Falling in love: Skydiver accused of sabotaging romantic rival’s parachute in fatal plunge

By Raf Casert, AP
Friday, September 24, 2010

Prosecutors: Skydiving love triangle led to murder

BRUSSELS — The two women shared the same first name and were close friends. They both had a passion for skydiving. And they both loved the same man.

Prosecutors say this love triangle led to high-altitude murder when Els Clottemans sabotaged her friend’s parachute in a fit of jealousy as they skydived together, sending her romantic rival plunging to her death in a horrifying fall captured on video.

As her murder trial opened Friday, Clottemans sat nervously in front of the mudcaked parachute bag and helmet that Els Van Doren wore as she frantically tried to open the chute before hitting the ground in November 2006 from a height of 13,000 feet (4,500 meters).

The video camera mounted on her helmet showed how Van Doren desperately looked up, hoping to see an open canopy. Seconds later, she crashed into the low shrubbery of a suburban garden in eastern Belgium and was killed instantly.

Clottemans, a 26-year-old schoolteacher, has vehemently denied the murder charge and accusations that she killed her friend to claim for herself Dutch skydiver Marcel Somers, whom both had slept with.

The 68-page indictment read out by Prosecutor Patrick Boyen said there was enough evidence for the murder charge.

“As skydiver, she had the knowledge and opportunity to sabotage the parachute,” the indictment said. It alleged she made two key cuts to Van Doren’s parachute.

“On top of that, she had a relationship with Marcel … who also had a relationship with the victim, giving the accused a motive to have Marcel for her alone,” the indictment said.

Chief defense lawyer Vic Van Aelst said prosecutors have nothing but circumstantial allegations.

“I read no guilt and I see no guilt,” Van Aelst said.

“We will not deny that Ms. Clottemans has had some problems,” he said. “But she certainly is not a psychopath.”

A jury was selected Friday, and the trial in the town of Tongeren is expected to last a month.

Clottemans became a prime suspect when she attempted suicide hours before she was to make a second statement to police a month after Van Doren’s death.

At one time, the 38-year-old Van Doren was so close to Clottemans at the skydiving club that she decided to have everybody call her younger friend “Babs” so there would be no more first name confusion.

On Nov. 18, 2006, Van Doren, an experienced skydiver with 2,300 jumps to her name, leapt out of a Cessna with Clottemans, Marcel and another skydiver to perform aerial maneuvers during their fall.

Clottemans, however, said she jumped a fraction too late to join the other three. When the sign was given to open the parachutes, Van Doren struggled with hers and hurtled toward the ground. The helmet-mounted camera recorded her desperate attempt to release her reserve parachute.

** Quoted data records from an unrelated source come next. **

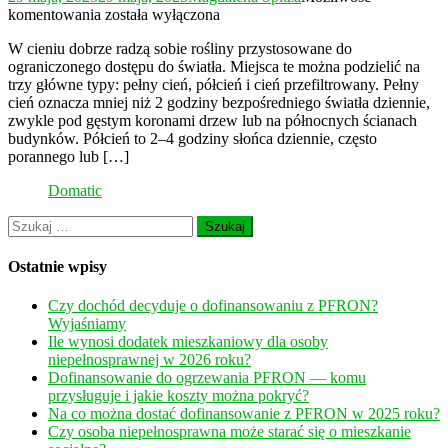
Co
komentowania
została wyłączona
posadzić
W cieniu dobrze radzą sobie rośliny przystosowane do
w
ograniczonego dostępu do światła. Miejsca te można podzielić na
zacienionym
trzy główne typy: pełny cień, półcień i cień przefiltrowany. Pełny
miejscu?
cień oznacza mniej niż 2 godziny bezpośredniego światła dziennie,
zwykle pod gęstym koronami drzew lub na północnych ścianach
budynków. Półcień to 2–4 godziny słońca dziennie, często
porannego lub […]
Domatic
Szukaj:
Ostatnie wpisy
Czy dochód decyduje o dofinansowaniu z PFRON?
Wyjaśniamy
Ile wynosi dodatek mieszkaniowy dla osoby
niepełnosprawnej w 2026 roku?
Dofinansowanie do ogrzewania PFRON — komu
przysługuje i jakie koszty można pokryć?
Na co można dostać dofinansowanie z PFRON w 2025 roku?
Czy osoba niepełnosprawna może starać się o mieszkanie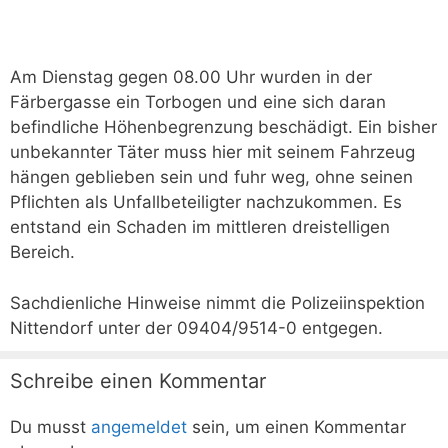
Am Dienstag gegen 08.00 Uhr wurden in der
Färbergasse ein Torbogen und eine sich daran
befindliche Höhenbegrenzung beschädigt. Ein bisher
unbekannter Täter muss hier mit seinem Fahrzeug
hängen geblieben sein und fuhr weg, ohne seinen
Pflichten als Unfallbeteiligter nachzukommen. Es
entstand ein Schaden im mittleren dreistelligen
Bereich.
Sachdienliche Hinweise nimmt die Polizeiinspektion
Nittendorf unter der 09404/9514-0 entgegen.
Schreibe einen Kommentar
Du musst
angemeldet
sein, um einen Kommentar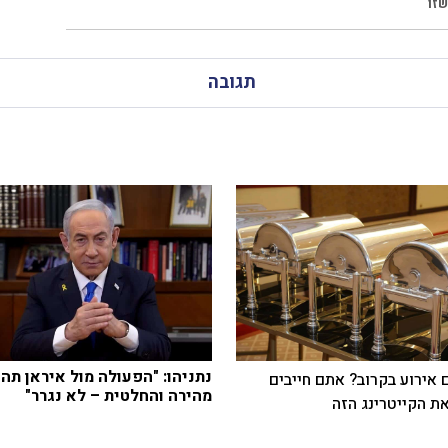
שזו
תגובה
נתניהו: "הפעולה מול איראן תהי
 אירוע בקרוב? אתם חייבים
מהירה והחלטית – לא נגרר"
ת הקייטרינג הזה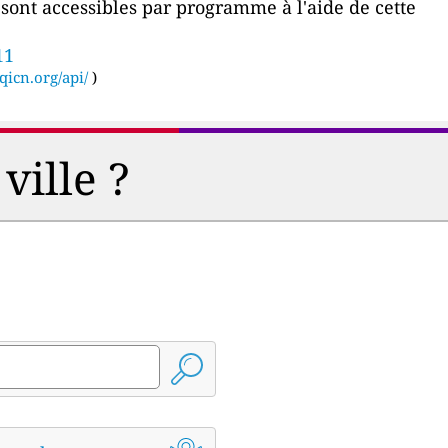
r sont accessibles par programme à l'aide de cette
11
qicn.org/api/
)
ville ?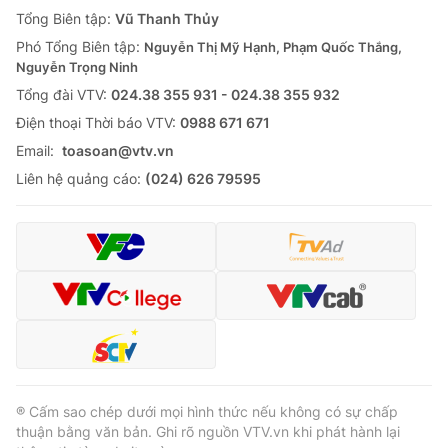
Giao lưu trực tuyến
Tổng Biên tập:
Vũ Thanh Thủy
Sản phẩm
Phó Tổng Biên tập:
Nguyễn Thị Mỹ Hạnh, Phạm Quốc Thắng,
Lịch phát sóng
Thị trường
Nguyễn Trọng Ninh
Tổng đài VTV:
024.38 355 931 - 024.38 355 932
Tư vấn
Ðiện thoại Thời báo VTV:
0988 671 671
Chuyên mục khác
Email:
toasoan@vtv.vn
Emagazine
Podcast
Liên hệ quảng cáo:
(024) 626 79595
Photo
Infographic
Video
Shorts video
VTV Money
VTV Thể thao
VTV Sức khoẻ
Bất động sản
® Cấm sao chép dưới mọi hình thức nếu không có sự chấp
thuận bằng văn bản. Ghi rõ nguồn VTV.vn khi phát hành lại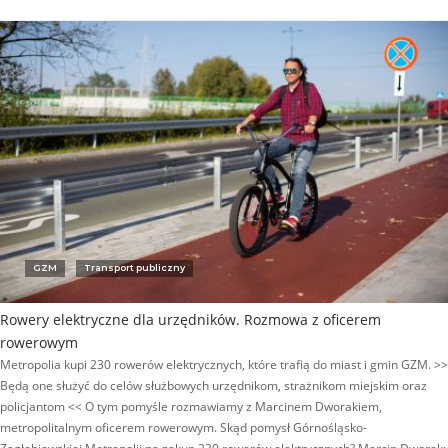
GZM
Transport publiczny
Rowery elektryczne dla urzędników. Rozmowa z oficerem
rowerowym
Metropolia kupi 230 rowerów elektrycznych, które trafią do miast i gmin GZM. >>
Będą one służyć do celów służbowych urzędnikom, strażnikom miejskim oraz
policjantom << O tym pomyśle rozmawiamy z Marcinem Dworakiem,
metropolitalnym oficerem rowerowym. Skąd pomysł Górnośląsko-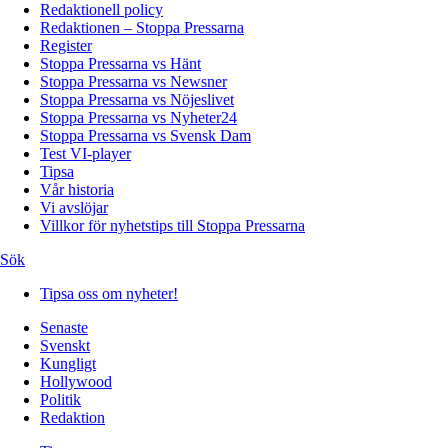
Redaktionell policy
Redaktionen – Stoppa Pressarna
Register
Stoppa Pressarna vs Hänt
Stoppa Pressarna vs Newsner
Stoppa Pressarna vs Nöjeslivet
Stoppa Pressarna vs Nyheter24
Stoppa Pressarna vs Svensk Dam
Test VI-player
Tipsa
Vår historia
Vi avslöjar
Villkor för nyhetstips till Stoppa Pressarna
Sök
Tipsa oss om nyheter!
Senaste
Svenskt
Kungligt
Hollywood
Politik
Redaktion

“The first question a family normally asks is whether the victim suffered, whether she knew what happened. We don’t have to ask. It was filmed. Try to deal with that as a family,” said Jef Vermassen, a lawyer for Van Doren’s family.

A married mother of two, Van Doren spent most weekends away from her family, skydiving and hanging out with Somers at the skydiving club or his home. After the two became lovers, Clottemans also became their friend and eventually also slept with Somers.

A week before Van Doren’s death, all three stayed at Somers’ home, with Clottemans sleeping in the living room while the other two were in the bedroom. Prosecutors say that during that weekend, Clottemans could have sabotaged the parachute.

It was not clear from the trial’s first day if Van Doren had known that Clottemans had slept with Somers.